In Canada, since the Tory wipeout in 1993, turnout has declined gradually but decisively with each election, as it's dawned on the electorate that they're in a de facto one-party state, where elections decide nothing except the relative weights of various impotent regional opposition parties. At one level, the British electorate seems to have reached the same conclusion much faster. At another, something more profound happened. As Boris Johnson reported here a fortnight ago, there was overwhelming support for the Tory line on the pound. According to pollsters, threequarters of the public want to keep the pound and not replace it with the euro. On the other hand, almost as many thought it inevitable that the pound would disappear and Britain would join the euro anyway.

The American Right is long accustomed to those issues that command massive popular appeal but the politicians are too faint-hearted to back: the repeal of racial quotas, a ban on partial-birth abortion, etc. But the British election offered the surreal sight of issues that command massive public support but the public are too fainthearted to back. The British have been fatalistic for two generations now. The only reason they're in the European Union is a deeply ingrained defeatism — the feeling that there's nothing to be done, nowhere else to go.
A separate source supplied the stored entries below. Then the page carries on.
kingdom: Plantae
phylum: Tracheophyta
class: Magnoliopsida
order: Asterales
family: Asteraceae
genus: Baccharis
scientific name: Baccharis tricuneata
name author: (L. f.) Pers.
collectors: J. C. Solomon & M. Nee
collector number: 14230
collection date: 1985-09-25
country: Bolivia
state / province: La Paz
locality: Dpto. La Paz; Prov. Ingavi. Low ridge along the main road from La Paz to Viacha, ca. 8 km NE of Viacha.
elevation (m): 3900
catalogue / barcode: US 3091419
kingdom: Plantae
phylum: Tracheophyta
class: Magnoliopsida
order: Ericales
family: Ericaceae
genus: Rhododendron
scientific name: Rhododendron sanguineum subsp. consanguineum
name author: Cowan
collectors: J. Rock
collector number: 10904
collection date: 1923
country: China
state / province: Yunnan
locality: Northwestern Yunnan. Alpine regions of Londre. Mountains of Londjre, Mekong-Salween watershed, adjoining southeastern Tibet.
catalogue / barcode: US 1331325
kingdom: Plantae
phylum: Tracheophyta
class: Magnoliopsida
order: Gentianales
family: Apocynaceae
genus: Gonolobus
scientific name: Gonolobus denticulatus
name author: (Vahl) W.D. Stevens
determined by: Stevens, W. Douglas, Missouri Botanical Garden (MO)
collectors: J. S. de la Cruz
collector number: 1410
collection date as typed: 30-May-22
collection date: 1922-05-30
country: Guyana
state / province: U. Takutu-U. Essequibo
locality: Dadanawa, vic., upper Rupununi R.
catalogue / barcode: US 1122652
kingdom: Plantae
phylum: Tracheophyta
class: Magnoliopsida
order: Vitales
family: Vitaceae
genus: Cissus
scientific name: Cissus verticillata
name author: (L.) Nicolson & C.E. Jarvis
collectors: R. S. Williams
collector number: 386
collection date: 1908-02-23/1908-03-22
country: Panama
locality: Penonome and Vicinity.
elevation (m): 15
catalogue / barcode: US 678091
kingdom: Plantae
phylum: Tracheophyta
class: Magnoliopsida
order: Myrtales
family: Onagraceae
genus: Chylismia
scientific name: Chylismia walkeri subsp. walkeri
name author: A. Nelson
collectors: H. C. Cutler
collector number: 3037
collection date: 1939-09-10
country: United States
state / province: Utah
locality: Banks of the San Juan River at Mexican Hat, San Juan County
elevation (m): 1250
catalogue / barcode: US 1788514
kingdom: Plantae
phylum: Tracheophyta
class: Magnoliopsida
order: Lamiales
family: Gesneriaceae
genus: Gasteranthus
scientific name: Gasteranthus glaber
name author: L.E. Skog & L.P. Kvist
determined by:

In the last 30 years, they've given up shillings and pence, Imperial weights and measures, red phone boxes. . . . There was never any reason to believe that, when Mr Blair eventually calls his long-promised referendum on sterling, the British wouldn't kiss off the pound as they've let go of everything else.

Look at the exchange rates: the currency markets are already checking out. The fall in turnout since 1997 equals almost exactly the fall in the value of sterling, just as the decline in Canadian turnout tracks almost precisely the fall in the value of the Canadian dollar against the greenback, as both slump to 60 per cent. With the currency gone, Lionel Jospin's 'European economic government' is only a step away. Come the next Westminster election — in 2005 or 2006 — the action will be elsewhere. Two weeks ago, I wrote about the 'Take Back Vermont' movement. You can just about pull that off. Taking back Britain is now all but impossible.